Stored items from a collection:
————————

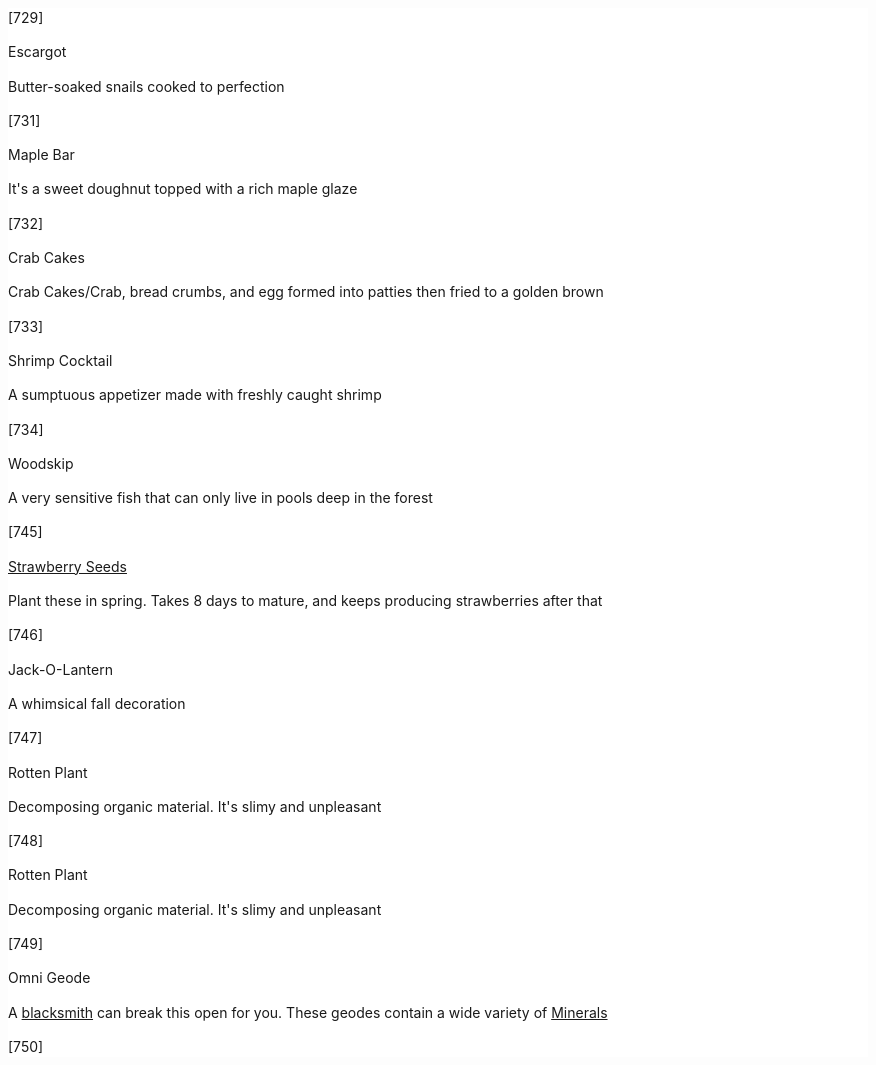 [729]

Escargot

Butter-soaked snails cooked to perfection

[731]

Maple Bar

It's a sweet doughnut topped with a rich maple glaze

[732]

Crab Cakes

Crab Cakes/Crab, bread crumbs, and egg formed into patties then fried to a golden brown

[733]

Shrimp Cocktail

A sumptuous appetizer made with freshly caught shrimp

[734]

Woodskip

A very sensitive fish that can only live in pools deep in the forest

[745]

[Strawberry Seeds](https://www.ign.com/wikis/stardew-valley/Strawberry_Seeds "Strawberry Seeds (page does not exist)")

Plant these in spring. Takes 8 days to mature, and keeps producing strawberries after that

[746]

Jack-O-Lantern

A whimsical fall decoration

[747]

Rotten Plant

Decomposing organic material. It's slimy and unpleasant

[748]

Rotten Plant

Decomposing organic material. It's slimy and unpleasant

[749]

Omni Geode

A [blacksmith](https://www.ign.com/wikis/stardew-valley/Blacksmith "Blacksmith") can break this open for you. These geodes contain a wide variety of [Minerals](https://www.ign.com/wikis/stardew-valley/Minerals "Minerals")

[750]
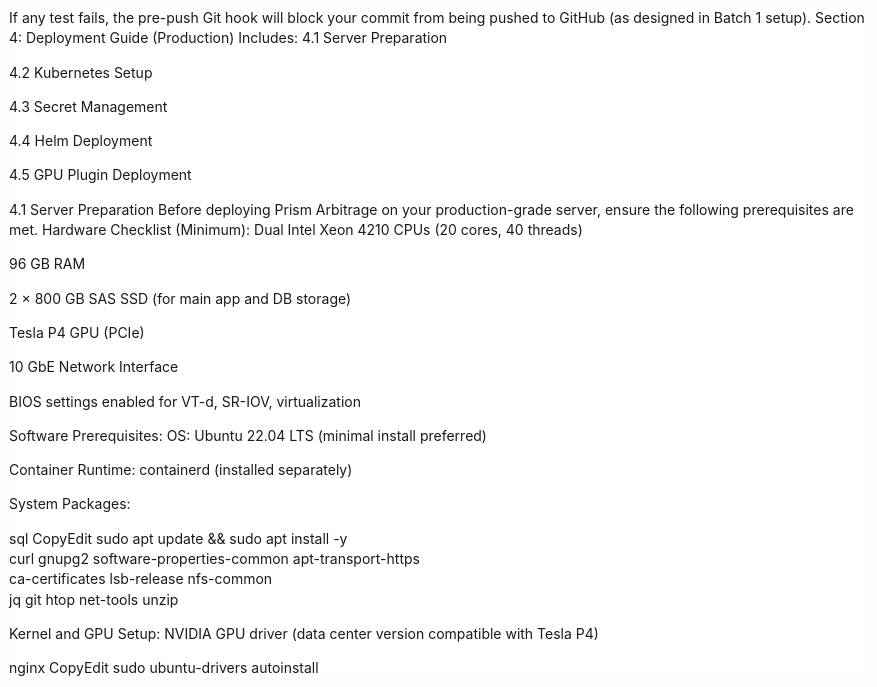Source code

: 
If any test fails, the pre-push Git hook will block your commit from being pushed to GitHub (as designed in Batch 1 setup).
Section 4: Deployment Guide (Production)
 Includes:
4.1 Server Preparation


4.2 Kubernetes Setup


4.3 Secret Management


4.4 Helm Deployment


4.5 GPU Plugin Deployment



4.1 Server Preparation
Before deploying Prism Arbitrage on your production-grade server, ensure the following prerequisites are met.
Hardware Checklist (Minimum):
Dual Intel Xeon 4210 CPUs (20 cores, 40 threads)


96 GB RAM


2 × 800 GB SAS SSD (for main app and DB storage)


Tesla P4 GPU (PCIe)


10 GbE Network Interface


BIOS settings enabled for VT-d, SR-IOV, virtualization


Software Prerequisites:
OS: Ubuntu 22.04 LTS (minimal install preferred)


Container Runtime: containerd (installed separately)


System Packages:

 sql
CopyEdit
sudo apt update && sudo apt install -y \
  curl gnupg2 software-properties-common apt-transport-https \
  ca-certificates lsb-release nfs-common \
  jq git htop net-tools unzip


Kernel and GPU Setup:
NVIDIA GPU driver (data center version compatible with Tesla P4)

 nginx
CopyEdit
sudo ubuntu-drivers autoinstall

————————

» **Description of the task**
Your answer must be an exact copy of the records, without the pictures.

» **Task answer**
 [729]

Escargot

Butter-soaked snails cooked to perfection

[731]

Maple Bar

It's a sweet doughnut topped with a rich maple glaze

[732]

Crab Cakes

Crab Cakes/Crab, bread crumbs, and egg formed into patties then fried to a golden brown

[733]

Shrimp Cocktail

A sumptuous appetizer made with freshly caught shrimp

[734]

Woodskip

A very sensitive fish that can only live in pools deep in the forest

[745]

[Strawberry Seeds](https://www.ign.com/wikis/stardew-valley/Strawberry_Seeds "Strawberry Seeds (page does not exist)")

Plant these in spring. Takes 8 days to mature, and keeps producing strawberries after that

[746]

Jack-O-Lantern

A whimsical fall decoration

[747]

Rotten Plant

Decomposing organic material. It's slimy and unpleasant

[748]

Rotten Plant

Decomposing organic material. It's slimy and unpleasant

[749]

Omni Geode

A [blacksmith](https://www.ign.com/wikis/stardew-valley/Blacksmith "Blacksmith") can break this open for you. These geodes contain a wide variety of [Minerals](https://www.ign.com/wikis/stardew-valley/Minerals "Minerals")

[750]
Source code

: 
If any test fails, the pre-push Git hook will block your commit from being pushed to GitHub (as designed in Batch 1 setup).
Section 4: Deployment Guide (Production)
 Includes:
4.1 Server Preparation


4.2 Kubernetes Setup


4.3 Secret Management


4.4 Helm Deployment


4.5 GPU Plugin Deployment



4.1 Server Preparation
Before deploying Prism Arbitrage on your production-grade server, ensure the following prerequisites are met.
Hardware Checklist (Minimum):
Dual Intel Xeon 4210 CPUs (20 cores, 40 threads)


96 GB RAM


2 × 800 GB SAS SSD (for main app and DB storage)


Tesla P4 GPU (PCIe)


10 GbE Network Interface


BIOS settings enabled for VT-d, SR-IOV, virtualization


Software Prerequisites:
OS: Ubuntu 22.04 LTS (minimal install preferred)


Container Runtime: containerd (installed separately)


System Packages:

 sql
CopyEdit
sudo apt update && sudo apt install -y \
  curl gnupg2 software-properties-common apt-transport-https \
  ca-certificates lsb-release nfs-common \
  jq git htop net-tools unzip


Kernel and GPU Setup:
NVIDIA GPU driver (data center version compatible with Tesla P4)

 nginx
CopyEdit
sudo ubuntu-drivers autoinstall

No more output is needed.